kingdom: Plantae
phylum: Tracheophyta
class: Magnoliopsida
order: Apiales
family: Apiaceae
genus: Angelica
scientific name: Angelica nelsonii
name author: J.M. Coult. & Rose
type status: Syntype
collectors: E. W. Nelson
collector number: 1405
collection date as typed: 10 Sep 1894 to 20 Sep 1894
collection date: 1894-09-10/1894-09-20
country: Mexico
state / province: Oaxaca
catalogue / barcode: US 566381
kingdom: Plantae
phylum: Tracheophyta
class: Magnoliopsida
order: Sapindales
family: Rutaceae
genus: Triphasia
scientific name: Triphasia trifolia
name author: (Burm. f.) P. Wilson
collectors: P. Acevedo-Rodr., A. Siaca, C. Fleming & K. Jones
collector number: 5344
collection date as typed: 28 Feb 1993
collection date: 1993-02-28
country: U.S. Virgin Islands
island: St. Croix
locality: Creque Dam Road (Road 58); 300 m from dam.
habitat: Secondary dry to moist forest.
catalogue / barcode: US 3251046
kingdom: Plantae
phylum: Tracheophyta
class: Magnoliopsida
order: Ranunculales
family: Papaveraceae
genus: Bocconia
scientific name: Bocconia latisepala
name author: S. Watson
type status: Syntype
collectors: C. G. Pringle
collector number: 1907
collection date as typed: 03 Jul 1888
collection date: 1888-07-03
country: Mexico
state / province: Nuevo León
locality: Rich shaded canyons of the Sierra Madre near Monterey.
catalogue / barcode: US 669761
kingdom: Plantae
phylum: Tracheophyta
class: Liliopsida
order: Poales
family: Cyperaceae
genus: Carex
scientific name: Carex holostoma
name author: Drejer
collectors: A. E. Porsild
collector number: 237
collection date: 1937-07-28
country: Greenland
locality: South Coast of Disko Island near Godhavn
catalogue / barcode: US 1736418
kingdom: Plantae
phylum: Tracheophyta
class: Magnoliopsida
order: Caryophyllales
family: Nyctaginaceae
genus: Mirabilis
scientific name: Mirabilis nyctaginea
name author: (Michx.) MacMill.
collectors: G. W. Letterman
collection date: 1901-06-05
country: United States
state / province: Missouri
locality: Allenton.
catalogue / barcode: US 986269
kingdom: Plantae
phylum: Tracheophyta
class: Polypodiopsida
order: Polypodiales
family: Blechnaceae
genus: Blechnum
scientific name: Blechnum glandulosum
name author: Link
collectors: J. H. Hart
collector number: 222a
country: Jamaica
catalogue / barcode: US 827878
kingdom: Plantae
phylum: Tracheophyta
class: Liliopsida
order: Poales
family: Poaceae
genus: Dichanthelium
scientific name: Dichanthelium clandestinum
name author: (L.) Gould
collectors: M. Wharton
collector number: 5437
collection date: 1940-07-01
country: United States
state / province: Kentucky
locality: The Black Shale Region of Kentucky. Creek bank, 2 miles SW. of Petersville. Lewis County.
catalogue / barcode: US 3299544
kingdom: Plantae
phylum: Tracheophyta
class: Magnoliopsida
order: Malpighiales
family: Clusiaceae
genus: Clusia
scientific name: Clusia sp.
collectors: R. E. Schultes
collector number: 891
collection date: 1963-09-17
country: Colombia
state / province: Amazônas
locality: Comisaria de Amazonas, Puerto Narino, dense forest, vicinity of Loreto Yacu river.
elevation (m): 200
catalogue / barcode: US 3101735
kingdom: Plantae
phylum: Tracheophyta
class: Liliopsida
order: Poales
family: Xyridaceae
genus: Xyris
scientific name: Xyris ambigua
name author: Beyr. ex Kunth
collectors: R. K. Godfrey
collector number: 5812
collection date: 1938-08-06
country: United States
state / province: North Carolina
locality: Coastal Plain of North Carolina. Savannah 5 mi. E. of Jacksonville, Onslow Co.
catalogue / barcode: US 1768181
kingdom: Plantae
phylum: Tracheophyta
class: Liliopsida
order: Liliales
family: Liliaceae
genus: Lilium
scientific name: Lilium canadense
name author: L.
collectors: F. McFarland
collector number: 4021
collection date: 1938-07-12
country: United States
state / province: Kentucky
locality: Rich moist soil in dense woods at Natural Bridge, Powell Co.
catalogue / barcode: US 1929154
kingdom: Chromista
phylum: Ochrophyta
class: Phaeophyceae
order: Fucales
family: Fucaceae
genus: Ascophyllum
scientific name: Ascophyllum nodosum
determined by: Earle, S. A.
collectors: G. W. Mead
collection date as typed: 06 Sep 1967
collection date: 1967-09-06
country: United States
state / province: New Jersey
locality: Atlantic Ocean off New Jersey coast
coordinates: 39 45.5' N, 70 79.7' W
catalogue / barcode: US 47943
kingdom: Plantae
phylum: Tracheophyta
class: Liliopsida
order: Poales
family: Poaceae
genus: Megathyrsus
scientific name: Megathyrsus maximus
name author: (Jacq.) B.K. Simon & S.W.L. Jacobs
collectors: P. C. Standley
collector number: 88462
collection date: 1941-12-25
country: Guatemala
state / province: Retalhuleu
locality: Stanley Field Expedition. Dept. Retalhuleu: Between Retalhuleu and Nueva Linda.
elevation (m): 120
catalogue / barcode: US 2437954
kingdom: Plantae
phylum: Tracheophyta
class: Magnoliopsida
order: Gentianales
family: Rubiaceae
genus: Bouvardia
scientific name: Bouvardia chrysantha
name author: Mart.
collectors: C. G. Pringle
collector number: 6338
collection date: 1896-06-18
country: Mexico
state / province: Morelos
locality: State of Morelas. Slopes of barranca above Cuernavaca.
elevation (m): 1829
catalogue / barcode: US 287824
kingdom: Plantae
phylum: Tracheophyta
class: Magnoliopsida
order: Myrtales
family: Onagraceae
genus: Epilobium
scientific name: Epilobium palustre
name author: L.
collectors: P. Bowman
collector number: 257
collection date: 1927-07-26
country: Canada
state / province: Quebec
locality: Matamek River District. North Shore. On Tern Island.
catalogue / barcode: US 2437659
────
### Job
Edit the records above so that every occurrence of "state / province" reads "state or province", and leave every other line unchanged.

### Right answer
kingdom: Plantae
phylum: Tracheophyta
class: Magnoliopsida
order: Apiales
family: Apiaceae
genus: Angelica
scientific name: Angelica nelsonii
name author: J.M. Coult. & Rose
type status: Syntype
collectors: E. W. Nelson
collector number: 1405
collection date as typed: 10 Sep 1894 to 20 Sep 1894
collection date: 1894-09-10/1894-09-20
country: Mexico
state or province: Oaxaca
catalogue / barcode: US 566381
kingdom: Plantae
phylum: Tracheophyta
class: Magnoliopsida
order: Sapindales
family: Rutaceae
genus: Triphasia
scientific name: Triphasia trifolia
name author: (Burm. f.) P. Wilson
collectors: P. Acevedo-Rodr., A. Siaca, C. Fleming & K. Jones
collector number: 5344
collection date as typed: 28 Feb 1993
collection date: 1993-02-28
country: U.S. Virgin Islands
island: St. Croix
locality: Creque Dam Road (Road 58); 300 m from dam.
habitat: Secondary dry to moist forest.
catalogue / barcode: US 3251046
kingdom: Plantae
phylum: Tracheophyta
class: Magnoliopsida
order: Ranunculales
family: Papaveraceae
genus: Bocconia
scientific name: Bocconia latisepala
name author: S. Watson
type status: Syntype
collectors: C. G. Pringle
collector number: 1907
collection date as typed: 03 Jul 1888
collection date: 1888-07-03
country: Mexico
state or province: Nuevo León
locality: Rich shaded canyons of the Sierra Madre near Monterey.
catalogue / barcode: US 669761
kingdom: Plantae
phylum: Tracheophyta
class: Liliopsida
order: Poales
family: Cyperaceae
genus: Carex
scientific name: Carex holostoma
name author: Drejer
collectors: A. E. Porsild
collector number: 237
collection date: 1937-07-28
country: Greenland
locality: South Coast of Disko Island near Godhavn
catalogue / barcode: US 1736418
kingdom: Plantae
phylum: Tracheophyta
class: Magnoliopsida
order: Caryophyllales
family: Nyctaginaceae
genus: Mirabilis
scientific name: Mirabilis nyctaginea
name author: (Michx.) MacMill.
collectors: G. W. Letterman
collection date: 1901-06-05
country: United States
state or province: Missouri
locality: Allenton.
catalogue / barcode: US 986269
kingdom: Plantae
phylum: Tracheophyta
class: Polypodiopsida
order: Polypodiales
family: Blechnaceae
genus: Blechnum
scientific name: Blechnum glandulosum
name author: Link
collectors: J. H. Hart
collector number: 222a
country: Jamaica
catalogue / barcode: US 827878
kingdom: Plantae
phylum: Tracheophyta
class: Liliopsida
order: Poales
family: Poaceae
genus: Dichanthelium
scientific name: Dichanthelium clandestinum
name author: (L.) Gould
collectors: M. Wharton
collector number: 5437
collection date: 1940-07-01
country: United States
state or province: Kentucky
locality: The Black Shale Region of Kentucky. Creek bank, 2 miles SW. of Petersville. Lewis County.
catalogue / barcode: US 3299544
kingdom: Plantae
phylum: Tracheophyta
class: Magnoliopsida
order: Malpighiales
family: Clusiaceae
genus: Clusia
scientific name: Clusia sp.
collectors: R. E. Schultes
collector number: 891
collection date: 1963-09-17
country: Colombia
state or province: Amazônas
locality: Comisaria de Amazonas, Puerto Narino, dense forest, vicinity of Loreto Yacu river.
elevation (m): 200
catalogue / barcode: US 3101735
kingdom: Plantae
phylum: Tracheophyta
class: Liliopsida
order: Poales
family: Xyridaceae
genus: Xyris
scientific name: Xyris ambigua
name author: Beyr. ex Kunth
collectors: R. K. Godfrey
collector number: 5812
collection date: 1938-08-06
country: United States
state or province: North Carolina
locality: Coastal Plain of North Carolina. Savannah 5 mi. E. of Jacksonville, Onslow Co.
catalogue / barcode: US 1768181
kingdom: Plantae
phylum: Tracheophyta
class: Liliopsida
order: Liliales
family: Liliaceae
genus: Lilium
scientific name: Lilium canadense
name author: L.
collectors: F. McFarland
collector number: 4021
collection date: 1938-07-12
country: United States
state or province: Kentucky
locality: Rich moist soil in dense woods at Natural Bridge, Powell Co.
catalogue / barcode: US 1929154
kingdom: Chromista
phylum: Ochrophyta
class: Phaeophyceae
order: Fucales
family: Fucaceae
genus: Ascophyllum
scientific name: Ascophyllum nodosum
determined by: Earle, S. A.
collectors: G. W. Mead
collection date as typed: 06 Sep 1967
collection date: 1967-09-06
country: United States
state or province: New Jersey
locality: Atlantic Ocean off New Jersey coast
coordinates: 39 45.5' N, 70 79.7' W
catalogue / barcode: US 47943
kingdom: Plantae
phylum: Tracheophyta
class: Liliopsida
order: Poales
family: Poaceae
genus: Megathyrsus
scientific name: Megathyrsus maximus
name author: (Jacq.) B.K. Simon & S.W.L. Jacobs
collectors: P. C. Standley
collector number: 88462
collection date: 1941-12-25
country: Guatemala
state or province: Retalhuleu
locality: Stanley Field Expedition. Dept. Retalhuleu: Between Retalhuleu and Nueva Linda.
elevation (m): 120
catalogue / barcode: US 2437954
kingdom: Plantae
phylum: Tracheophyta
class: Magnoliopsida
order: Gentianales
family: Rubiaceae
genus: Bouvardia
scientific name: Bouvardia chrysantha
name author: Mart.
collectors: C. G. Pringle
collector number: 6338
collection date: 1896-06-18
country: Mexico
state or province: Morelos
locality: State of Morelas. Slopes of barranca above Cuernavaca.
elevation (m): 1829
catalogue / barcode: US 287824
kingdom: Plantae
phylum: Tracheophyta
class: Magnoliopsida
order: Myrtales
family: Onagraceae
genus: Epilobium
scientific name: Epilobium palustre
name author: L.
collectors: P. Bowman
collector number: 257
collection date: 1927-07-26
country: Canada
state or province: Quebec
locality: Matamek River District. North Shore. On Tern Island.
catalogue / barcode: US 2437659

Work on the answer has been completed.